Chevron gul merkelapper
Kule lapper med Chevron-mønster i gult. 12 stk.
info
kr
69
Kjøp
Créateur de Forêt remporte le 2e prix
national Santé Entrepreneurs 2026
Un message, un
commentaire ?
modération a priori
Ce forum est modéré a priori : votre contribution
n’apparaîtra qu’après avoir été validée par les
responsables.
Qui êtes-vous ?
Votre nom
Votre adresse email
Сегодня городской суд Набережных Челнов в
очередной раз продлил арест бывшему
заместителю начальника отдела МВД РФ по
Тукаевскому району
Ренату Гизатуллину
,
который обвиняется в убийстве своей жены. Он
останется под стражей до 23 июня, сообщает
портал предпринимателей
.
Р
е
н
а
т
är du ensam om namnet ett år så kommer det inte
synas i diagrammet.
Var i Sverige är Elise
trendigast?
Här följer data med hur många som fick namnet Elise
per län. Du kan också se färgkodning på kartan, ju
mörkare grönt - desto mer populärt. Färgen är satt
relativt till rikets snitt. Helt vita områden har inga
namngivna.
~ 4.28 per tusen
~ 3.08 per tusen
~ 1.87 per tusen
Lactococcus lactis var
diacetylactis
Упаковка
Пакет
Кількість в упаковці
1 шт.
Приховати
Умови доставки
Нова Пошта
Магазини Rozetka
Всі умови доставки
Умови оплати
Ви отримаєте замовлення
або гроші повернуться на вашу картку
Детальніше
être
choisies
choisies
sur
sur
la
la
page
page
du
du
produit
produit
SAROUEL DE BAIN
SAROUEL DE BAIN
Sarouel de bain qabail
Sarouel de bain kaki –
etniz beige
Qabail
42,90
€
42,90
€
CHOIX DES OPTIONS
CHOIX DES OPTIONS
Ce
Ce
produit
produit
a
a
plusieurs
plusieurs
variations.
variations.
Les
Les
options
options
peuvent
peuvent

________________________________________

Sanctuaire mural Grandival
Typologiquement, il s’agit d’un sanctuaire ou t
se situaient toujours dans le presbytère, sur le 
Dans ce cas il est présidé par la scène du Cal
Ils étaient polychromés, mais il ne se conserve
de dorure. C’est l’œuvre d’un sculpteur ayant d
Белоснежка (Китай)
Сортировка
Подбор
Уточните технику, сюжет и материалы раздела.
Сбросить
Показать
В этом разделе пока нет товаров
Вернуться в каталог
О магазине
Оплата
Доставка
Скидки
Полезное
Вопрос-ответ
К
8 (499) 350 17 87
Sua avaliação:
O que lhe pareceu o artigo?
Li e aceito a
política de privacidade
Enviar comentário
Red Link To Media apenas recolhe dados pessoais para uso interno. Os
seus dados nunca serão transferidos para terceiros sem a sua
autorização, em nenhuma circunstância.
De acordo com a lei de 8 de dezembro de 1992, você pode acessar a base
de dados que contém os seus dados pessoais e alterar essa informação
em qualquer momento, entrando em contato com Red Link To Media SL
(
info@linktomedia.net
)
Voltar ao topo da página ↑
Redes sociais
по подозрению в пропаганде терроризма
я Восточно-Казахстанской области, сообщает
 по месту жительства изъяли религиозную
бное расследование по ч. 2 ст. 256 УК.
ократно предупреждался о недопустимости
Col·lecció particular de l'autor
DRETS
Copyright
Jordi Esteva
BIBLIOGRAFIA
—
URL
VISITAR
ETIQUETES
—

________________________________________

• _Problem to solve_: Proceeding from the line containing "Chevron gul merkelapper" through the line containing "Ce forum est", transcribe the lines above exactly, both end lines included.

• _Response to the exercise_:
Chevron gul merkelapper
Kule lapper med Chevron-mønster i gult. 12 stk.
info
kr
69
Kjøp
Créateur de Forêt remporte le 2e prix
national Santé Entrepreneurs 2026
Un message, un
commentaire ?
modération a priori
Ce forum est modéré a priori : votre contribution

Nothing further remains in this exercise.